** Opening SUPPLIED DATA block **

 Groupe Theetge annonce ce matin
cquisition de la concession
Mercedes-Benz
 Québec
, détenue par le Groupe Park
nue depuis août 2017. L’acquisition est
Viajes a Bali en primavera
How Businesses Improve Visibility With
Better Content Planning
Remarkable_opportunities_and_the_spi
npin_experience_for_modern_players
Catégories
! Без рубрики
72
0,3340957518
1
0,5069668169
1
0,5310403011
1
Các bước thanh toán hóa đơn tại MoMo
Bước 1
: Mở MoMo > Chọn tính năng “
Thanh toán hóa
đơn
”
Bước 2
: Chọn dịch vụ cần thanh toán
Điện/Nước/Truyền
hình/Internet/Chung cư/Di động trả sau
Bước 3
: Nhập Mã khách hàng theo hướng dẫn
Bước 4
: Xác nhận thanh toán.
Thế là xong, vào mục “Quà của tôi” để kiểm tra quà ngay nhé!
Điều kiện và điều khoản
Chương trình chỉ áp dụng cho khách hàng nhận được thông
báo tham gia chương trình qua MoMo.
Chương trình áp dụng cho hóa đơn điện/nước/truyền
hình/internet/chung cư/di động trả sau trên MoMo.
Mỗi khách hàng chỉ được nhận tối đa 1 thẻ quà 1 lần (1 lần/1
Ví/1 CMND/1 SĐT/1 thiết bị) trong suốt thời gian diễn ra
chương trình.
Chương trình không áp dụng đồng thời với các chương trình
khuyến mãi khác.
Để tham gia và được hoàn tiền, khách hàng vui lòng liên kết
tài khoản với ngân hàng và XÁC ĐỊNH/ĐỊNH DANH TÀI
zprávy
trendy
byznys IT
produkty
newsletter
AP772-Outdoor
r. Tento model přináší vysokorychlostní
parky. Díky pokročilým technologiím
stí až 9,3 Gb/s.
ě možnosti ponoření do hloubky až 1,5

** Closing SUPPLIED DATA block **
** Opening SUPPLIED DATA block **

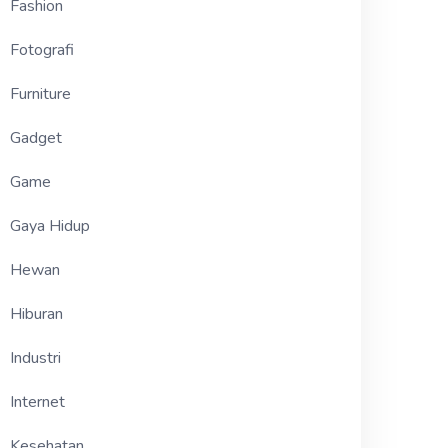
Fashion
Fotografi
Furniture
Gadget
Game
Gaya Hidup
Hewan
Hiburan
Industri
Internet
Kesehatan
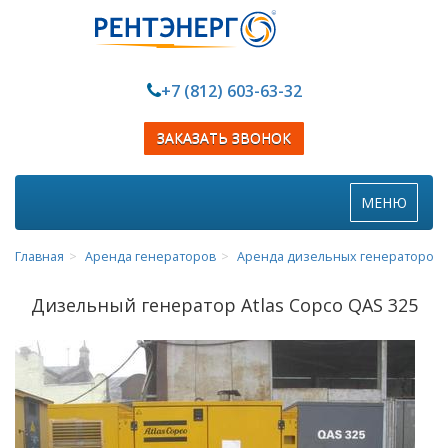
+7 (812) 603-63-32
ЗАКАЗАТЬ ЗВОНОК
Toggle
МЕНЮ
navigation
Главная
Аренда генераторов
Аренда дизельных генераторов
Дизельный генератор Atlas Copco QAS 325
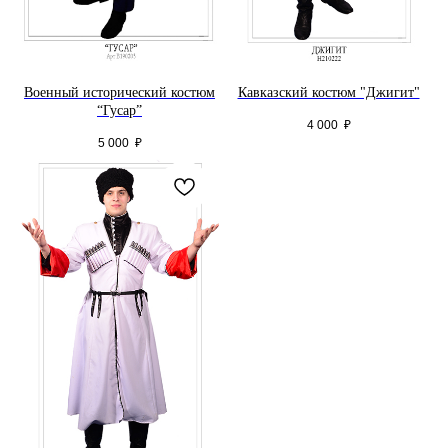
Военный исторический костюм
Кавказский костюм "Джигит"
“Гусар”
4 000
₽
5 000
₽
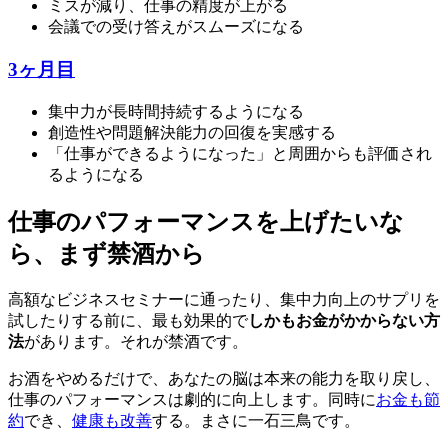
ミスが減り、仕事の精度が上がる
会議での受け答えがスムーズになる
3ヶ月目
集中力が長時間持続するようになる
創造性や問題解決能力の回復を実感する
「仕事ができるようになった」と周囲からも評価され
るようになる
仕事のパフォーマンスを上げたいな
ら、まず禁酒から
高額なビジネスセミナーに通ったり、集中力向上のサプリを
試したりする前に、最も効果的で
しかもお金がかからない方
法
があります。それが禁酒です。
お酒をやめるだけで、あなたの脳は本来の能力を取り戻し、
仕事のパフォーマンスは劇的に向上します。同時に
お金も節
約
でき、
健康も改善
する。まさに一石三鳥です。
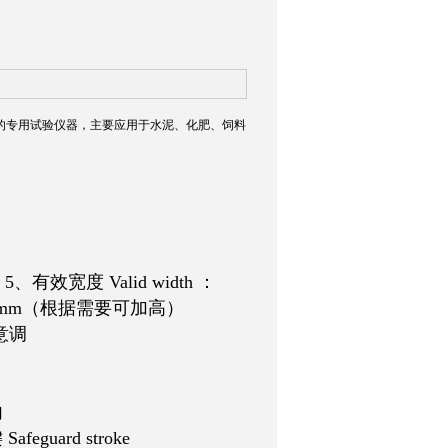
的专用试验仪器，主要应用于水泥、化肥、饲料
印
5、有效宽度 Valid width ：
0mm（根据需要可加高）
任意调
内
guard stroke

** Closing SUPPLIED DATA block **

#### [EXERCISE DETAILS]
Your copy should hold the lines from the one with "があります。それが禁酒です。" up to and including the one with "guard stroke", exactly as in the data above, and no pictures.

#### [YOUR SOLUTION]
があります。それが禁酒です。
お酒をやめるだけで、あなたの脳は本来の能力を取り戻し、
仕事のパフォーマンスは劇的に向上します。同時に
お金も節
約
でき、
健康も改善
する。まさに一石三鳥です。
的专用试验仪器，主要应用于水泥、化肥、饲料
印
5、有效宽度 Valid width ：
0mm（根据需要可加高）
任意调
内
guard stroke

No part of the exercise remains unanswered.